Some example of scenarios where responsible AI practices should be applied include:

An AI-powered college admissions system should be tested to ensure it evaluates all applications fairly, taking into account relevant academic criteria but avoiding unfounded discrimination based on irrelevant demographic factors.
An AI-powered robotic solution that uses computer vision to detect objects should avoid unintentional harm or damage. One way to accomplish this goal is to use probability values to determine “confidence” in object identification before interacting with physical objects, and avoid any action if the confidence level is below a specific threshold.
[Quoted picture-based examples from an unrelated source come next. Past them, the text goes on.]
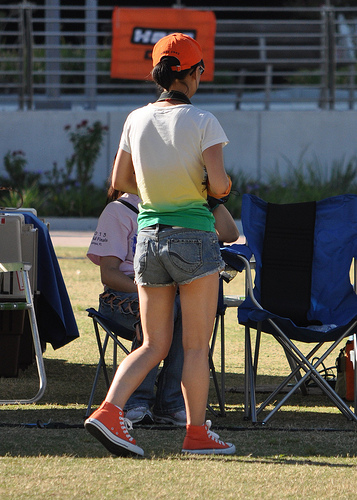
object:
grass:
[136, 455, 345, 499]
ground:
[4, 404, 344, 481]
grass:
[10, 457, 134, 486]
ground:
[2, 181, 344, 495]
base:
[243, 330, 346, 416]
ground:
[0, 450, 355, 499]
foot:
[82, 408, 145, 458]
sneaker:
[125, 405, 154, 423]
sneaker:
[154, 408, 187, 425]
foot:
[126, 404, 155, 429]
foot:
[157, 406, 188, 426]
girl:
[82, 35, 238, 461]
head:
[148, 30, 203, 96]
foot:
[178, 436, 235, 453]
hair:
[150, 54, 207, 89]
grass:
[0, 244, 356, 499]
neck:
[152, 85, 190, 107]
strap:
[154, 90, 190, 102]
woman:
[84, 174, 189, 433]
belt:
[149, 222, 176, 229]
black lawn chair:
[70, 252, 229, 397]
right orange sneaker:
[185, 412, 237, 458]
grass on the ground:
[28, 439, 110, 492]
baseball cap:
[150, 30, 206, 67]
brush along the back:
[106, 84, 207, 238]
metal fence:
[3, 5, 355, 111]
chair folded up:
[1, 204, 65, 419]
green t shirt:
[104, 108, 256, 234]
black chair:
[233, 205, 324, 341]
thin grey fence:
[6, 1, 352, 109]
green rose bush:
[55, 111, 115, 191]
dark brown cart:
[322, 331, 354, 407]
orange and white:
[117, 423, 124, 435]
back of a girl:
[110, 108, 229, 290]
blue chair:
[219, 193, 356, 421]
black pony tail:
[149, 55, 178, 93]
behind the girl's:
[89, 459, 252, 495]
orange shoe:
[82, 394, 146, 452]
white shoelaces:
[203, 418, 223, 444]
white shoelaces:
[117, 410, 135, 440]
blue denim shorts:
[134, 220, 221, 280]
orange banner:
[110, 9, 215, 79]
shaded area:
[10, 346, 353, 459]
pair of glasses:
[190, 55, 209, 80]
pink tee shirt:
[89, 185, 137, 279]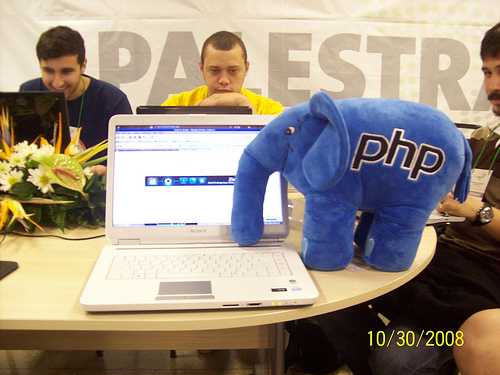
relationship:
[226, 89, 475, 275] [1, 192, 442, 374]
stuffed animal on a table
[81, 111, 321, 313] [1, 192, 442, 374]
laptop on a table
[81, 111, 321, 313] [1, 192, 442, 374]
laptop on table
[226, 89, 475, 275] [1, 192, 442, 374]
stuffed animal on table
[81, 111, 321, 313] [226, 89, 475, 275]
laptop next to stuffed animal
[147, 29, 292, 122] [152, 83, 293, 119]
man wearing shirt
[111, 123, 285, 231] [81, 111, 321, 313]
screen of laptop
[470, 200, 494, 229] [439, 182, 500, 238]
watch on arm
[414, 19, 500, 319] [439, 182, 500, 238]
man has arm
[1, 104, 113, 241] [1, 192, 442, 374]
flower arrangement on table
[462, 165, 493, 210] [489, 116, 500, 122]
name tag around neck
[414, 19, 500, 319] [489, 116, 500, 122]
man has neck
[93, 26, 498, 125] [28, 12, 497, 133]
letters on banner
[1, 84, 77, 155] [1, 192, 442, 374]
laptop on table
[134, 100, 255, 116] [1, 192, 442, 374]
laptop on table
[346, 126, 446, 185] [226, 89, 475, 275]
letters on stuffed animal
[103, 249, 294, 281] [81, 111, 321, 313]
keyboard on laptop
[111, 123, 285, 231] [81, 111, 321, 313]
screen on laptop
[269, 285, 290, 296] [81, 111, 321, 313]
lable on laptop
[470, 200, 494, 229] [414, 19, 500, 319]
watch on man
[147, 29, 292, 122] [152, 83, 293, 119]
man in a shirt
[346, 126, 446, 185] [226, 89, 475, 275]
letters on side of stuffed animal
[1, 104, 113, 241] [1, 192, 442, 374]
flower arrangement on a table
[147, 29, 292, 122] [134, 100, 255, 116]
man using a laptop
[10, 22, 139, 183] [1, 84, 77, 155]
man using a laptop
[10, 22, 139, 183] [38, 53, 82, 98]
man has face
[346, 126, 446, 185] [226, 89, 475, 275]
letters on a stuffed animal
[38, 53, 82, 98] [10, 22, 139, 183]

A facial identification system used in an airport or other secure area should delete personal images that are used for temporary access as soon as they’re no longer required. Additionally, safeguards should prevent the images being made accessible to operators or users who have no need to view them.
A web-based chatbot that offers speech-based interaction should also generate text captions to avoid making the system unusable for users with a hearing impairment.
A bank that uses an AI-based loan-approval application should disclose the use of AI, and describe features of the data on which it was trained (without revealing confidential information).